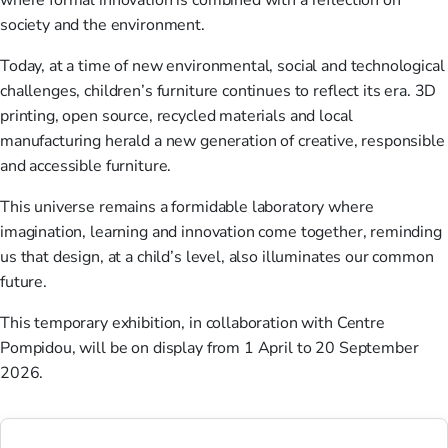
where formal innovation is combined with a reflection on
society and the environment.
Today, at a time of new environmental, social and technological
challenges, children’s furniture continues to reflect its era. 3D
printing, open source, recycled materials and local
manufacturing herald a new generation of creative, responsible
and accessible furniture.
This universe remains a formidable laboratory where
imagination, learning and innovation come together, reminding
us that design, at a child’s level, also illuminates our common
future.
This temporary exhibition, in collaboration with Centre
Pompidou, will be on display from 1 April to 20 September
2026.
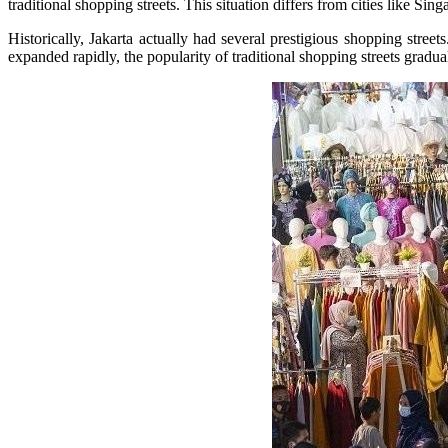
traditional shopping streets. This situation differs from cities like S
Historically, Jakarta actually had several prestigious shopping stre
expanded rapidly, the popularity of traditional shopping streets gradua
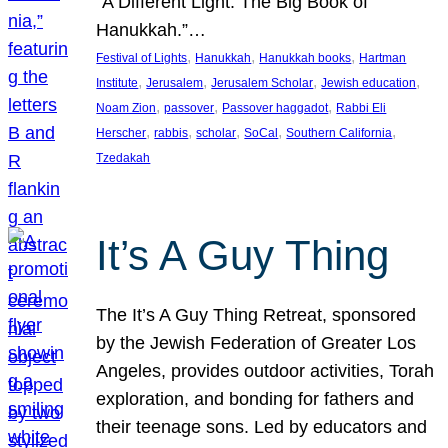
“A Different Light: The Big Book of
Hanukkah.”…
, 
, 
, 
Festival of Lights
Hanukkah
Hanukkah books
Hartman
, 
, 
, 
, 
Institute
Jerusalem
Jerusalem Scholar
Jewish education
, 
, 
, 
Noam Zion
passover
Passover haggadot
Rabbi Eli
, 
, 
, 
, 
, 
Herscher
rabbis
scholar
SoCal
Southern California
Tzedakah
It’s A Guy Thing
The It’s A Guy Thing Retreat, sponsored
by the Jewish Federation of Greater Los
Angeles, provides outdoor activities, Torah
exploration, and bonding for fathers and
their teenage sons. Led by educators and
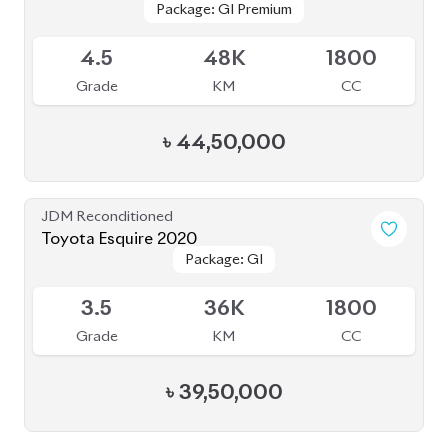
Package: GI Premium
Package: GI Premium
Available
4.5
48K
1800
Grade
KM
CC
৳
44,50,000
JDM Reconditioned
Toyota Esquire 2020
Package: GI
Package: GI
Available
3.5
36K
1800
Grade
KM
CC
৳
39,50,000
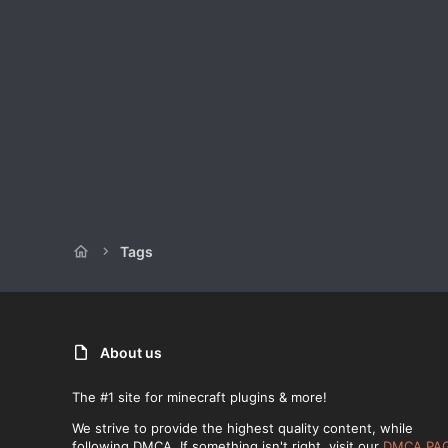
Tags
About us
The #1 site for minecraft plugins & more!
We strive to provide the highest quality content, while
following DMCA. If something isn't right, visit our
DMCA PA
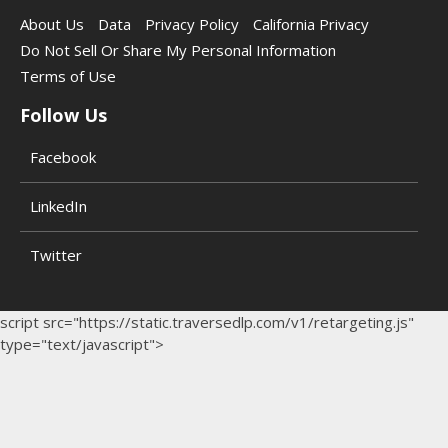
About Us
Data
Privacy Policy
California Privacy
Do Not Sell Or Share My Personal Information
Terms of Use
Follow Us
Facebook
LinkedIn
Twitter
script src="https://static.traversedlp.com/v1/retargeting.js"
type="text/javascript">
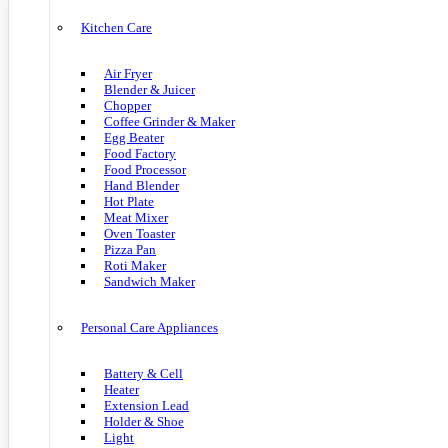
Kitchen Care
Air Fryer
Blender & Juicer
Chopper
Coffee Grinder & Maker
Egg Beater
Food Factory
Food Processor
Hand Blender
Hot Plate
Meat Mixer
Oven Toaster
Pizza Pan
Roti Maker
Sandwich Maker
Personal Care Appliances
Battery & Cell
Heater
Extension Lead
Holder & Shoe
Light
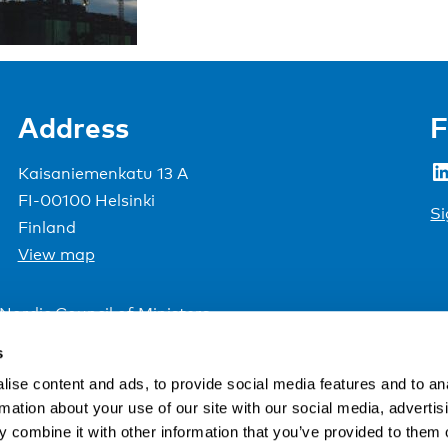
Address
F
LinkedIn
Kaisaniemenkatu 13 A
FI-00100 Helsinki
Si
Finland
View map
Nordic Council of Ministers
.
s
ise content and ads, to provide social media features and to an
rmation about your use of our site with our social media, advertis
 combine it with other information that you’ve provided to them o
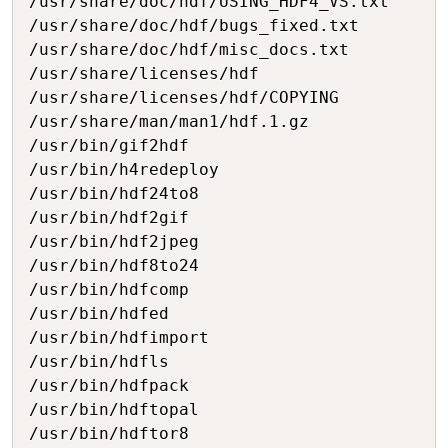
/usr/share/doc/hdf/USING_HDF4_VS.txt

/usr/share/doc/hdf/bugs_fixed.txt

/usr/share/doc/hdf/misc_docs.txt

/usr/share/licenses/hdf

/usr/share/licenses/hdf/COPYING

/usr/share/man/man1/hdf.1.gz

/usr/bin/gif2hdf

/usr/bin/h4redeploy

/usr/bin/hdf24to8

/usr/bin/hdf2gif

/usr/bin/hdf2jpeg

/usr/bin/hdf8to24

/usr/bin/hdfcomp

/usr/bin/hdfed

/usr/bin/hdfimport

/usr/bin/hdfls

/usr/bin/hdfpack

/usr/bin/hdftopal

/usr/bin/hdftor8
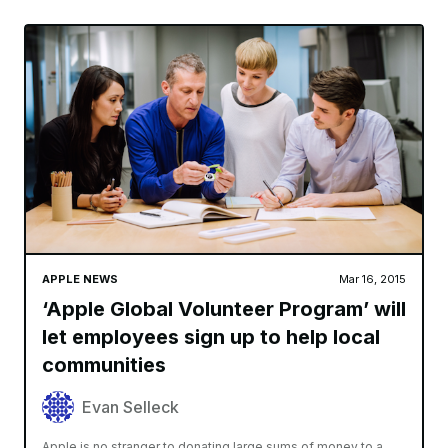
APPLE NEWS
Mar 16, 2015
‘Apple Global Volunteer Program’ will
let employees sign up to help local
communities
Evan Selleck
Apple is no stranger to donating large sums of money to a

□ □ □ □ □

Work instruction: Every line in the data that includes the word "DMCA" should be counted, and only the resulting number given.

Problem solution: 2